• [TASK SET]:
A. In the article on the US Cloud Act, what does the name "Cloud Act" stand for?
B. Continue the article on European criticism of the US Cloud Act from its last sentence.

• [DOCUMENT TEXT]:
○ ○ ○ ○ ○

Privacy lost

European criticism of new US Cloud Act mounts

File illustration of a projection of binary code around the shadow of a man holding a laptop computer in an office in Warsaw
Evidence. Source: Reuters

Europeans are struggling with how best to respond to a new US law known as the Cloud Act that permits American law enforcement officials to demand that online companies turn over data stored on computer servers outside the United States.

The Cloud Act, which stands for Clarifying Lawful Overseas Use of Data Act, was passed by the US congress and signed into law last month after Microsoft refused to turn over information stored overseas to the Federal Bureau of Investigation.

Civil libertarians criticized the prospect of US law enforcement being able to comb through records on Facebook and Twitter stored in overseas databases. The law stands in stark contrast to the European Union’s new General Data Protection Regulation (GDPR), which takes effect May 1. The GDPR essentially gives everyone in the European Union control of their personal data, even when stored in the US, and gives them the right to demand information about them be deleted.

“The Cloud Act comes at the expense of privacy”

Johannes Casper, Hamburg's commissioner for data protection

Johannes Caspar, the city of Hamburg’s commissioner for data protection and freedom of information, attacked the US legislation as a breach of European rules. The Cloud Act “is a law at the expense of privacy and the fundamental right to data protection, with potentially global proportions,” Mr. Caspar said.

○ ○ ○ ○ ○

• [MATERIAL SHOWN]:
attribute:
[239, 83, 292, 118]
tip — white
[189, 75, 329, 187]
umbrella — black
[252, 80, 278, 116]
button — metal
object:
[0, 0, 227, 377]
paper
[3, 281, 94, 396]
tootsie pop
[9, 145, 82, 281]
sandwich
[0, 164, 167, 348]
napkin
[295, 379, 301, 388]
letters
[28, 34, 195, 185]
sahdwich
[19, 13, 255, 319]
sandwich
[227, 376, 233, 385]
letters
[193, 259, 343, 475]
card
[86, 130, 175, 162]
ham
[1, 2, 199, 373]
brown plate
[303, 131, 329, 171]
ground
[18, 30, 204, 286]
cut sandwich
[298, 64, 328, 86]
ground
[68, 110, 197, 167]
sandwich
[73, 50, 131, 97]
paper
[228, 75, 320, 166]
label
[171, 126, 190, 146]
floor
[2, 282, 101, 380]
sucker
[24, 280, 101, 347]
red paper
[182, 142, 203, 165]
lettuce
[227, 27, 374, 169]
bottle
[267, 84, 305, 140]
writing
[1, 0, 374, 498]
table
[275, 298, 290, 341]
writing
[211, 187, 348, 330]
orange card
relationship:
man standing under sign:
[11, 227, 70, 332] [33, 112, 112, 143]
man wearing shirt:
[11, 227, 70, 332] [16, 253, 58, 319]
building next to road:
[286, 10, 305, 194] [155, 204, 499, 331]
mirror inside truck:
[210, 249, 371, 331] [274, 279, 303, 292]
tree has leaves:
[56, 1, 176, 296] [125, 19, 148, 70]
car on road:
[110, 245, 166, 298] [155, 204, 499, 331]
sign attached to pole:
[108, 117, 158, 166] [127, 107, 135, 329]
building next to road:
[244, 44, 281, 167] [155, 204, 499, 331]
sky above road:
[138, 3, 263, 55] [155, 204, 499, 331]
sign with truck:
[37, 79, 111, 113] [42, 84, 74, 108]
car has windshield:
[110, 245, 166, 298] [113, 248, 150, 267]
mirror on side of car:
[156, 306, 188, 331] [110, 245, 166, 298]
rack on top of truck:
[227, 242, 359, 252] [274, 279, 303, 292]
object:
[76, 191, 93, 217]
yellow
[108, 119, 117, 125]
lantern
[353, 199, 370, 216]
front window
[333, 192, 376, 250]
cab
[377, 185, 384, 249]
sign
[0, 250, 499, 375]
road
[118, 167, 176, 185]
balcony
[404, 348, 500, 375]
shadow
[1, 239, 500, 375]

○ ○ ○ ○ ○

• [ANSWERS GIVEN]:
A. Clarifying Lawful Overseas Use of Data Act.

B.
Authorities in Brussels have also responded by proposing their own version of the CLOUD Act, which is called the E-Evidence Directive, requiring overseas companies like Facebook to appoint a legal representative in the EU who can be served with papers in criminal and terrorism investigations to provide access to data stored outside the EU.

The business community has adopted a cautious response to the Cloud Act. “Companies are trying to figure out the new regulations,” said Susanne Dehmel, member of the executive board for law and security at German computer industry association Bitcom. She said it is important to balance privacy with legitimate security interests.

So far, the German government hasn’t expressed an opinion on either the Cloud Act or the E-Evidence rules. But Manuel Höferlin, digital policy spokesman for the libertarian Free Democratic Party, said passivity toward the Cloud Act is unacceptable. “The European Commission should not allow these access options and act against it,” he said. “The federal government must act more strongly than before.”

German security sources told Handelsblatt that criminal and terrorism investigations need to take precedence over data protection concerns in the EU. If data is stored worldwide, a prosecutor should be able to access that information, they said.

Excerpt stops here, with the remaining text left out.